- HOW TO COMPLETE THIS TASK
Going through the data below, please show each line containing the string "under".
══════════════════════════════
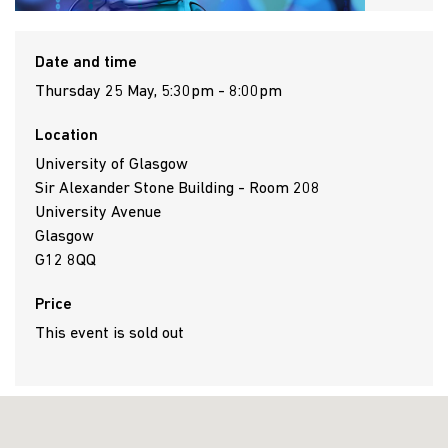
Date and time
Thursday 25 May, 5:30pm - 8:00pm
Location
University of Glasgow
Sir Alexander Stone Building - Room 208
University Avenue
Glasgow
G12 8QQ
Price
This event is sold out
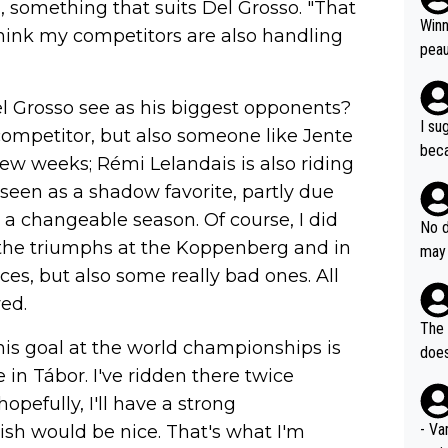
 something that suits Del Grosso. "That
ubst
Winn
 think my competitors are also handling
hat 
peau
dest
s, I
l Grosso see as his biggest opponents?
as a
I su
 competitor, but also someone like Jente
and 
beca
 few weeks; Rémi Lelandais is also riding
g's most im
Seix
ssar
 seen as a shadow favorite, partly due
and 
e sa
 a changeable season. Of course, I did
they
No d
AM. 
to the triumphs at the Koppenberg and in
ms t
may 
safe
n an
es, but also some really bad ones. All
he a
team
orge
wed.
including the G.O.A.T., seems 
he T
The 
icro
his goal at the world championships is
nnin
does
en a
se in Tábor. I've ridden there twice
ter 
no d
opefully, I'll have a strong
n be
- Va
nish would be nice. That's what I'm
══════════════════════════════
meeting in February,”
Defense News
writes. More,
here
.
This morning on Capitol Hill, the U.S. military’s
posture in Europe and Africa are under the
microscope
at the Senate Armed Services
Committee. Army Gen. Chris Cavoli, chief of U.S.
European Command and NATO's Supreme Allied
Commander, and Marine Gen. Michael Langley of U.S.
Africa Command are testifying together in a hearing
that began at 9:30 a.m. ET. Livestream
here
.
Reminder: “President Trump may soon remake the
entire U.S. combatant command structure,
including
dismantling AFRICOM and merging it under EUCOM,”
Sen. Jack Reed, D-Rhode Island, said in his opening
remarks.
══════════════════════════════
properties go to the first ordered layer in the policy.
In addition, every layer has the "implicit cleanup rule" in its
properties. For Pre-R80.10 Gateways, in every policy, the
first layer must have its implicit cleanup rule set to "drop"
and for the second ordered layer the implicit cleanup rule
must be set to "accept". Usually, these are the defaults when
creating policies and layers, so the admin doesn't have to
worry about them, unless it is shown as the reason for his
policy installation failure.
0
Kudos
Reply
══════════════════════════════
- ANSWER SECTION
posture in Europe and Africa are under the
dismantling AFRICOM and merging it under EUCOM,”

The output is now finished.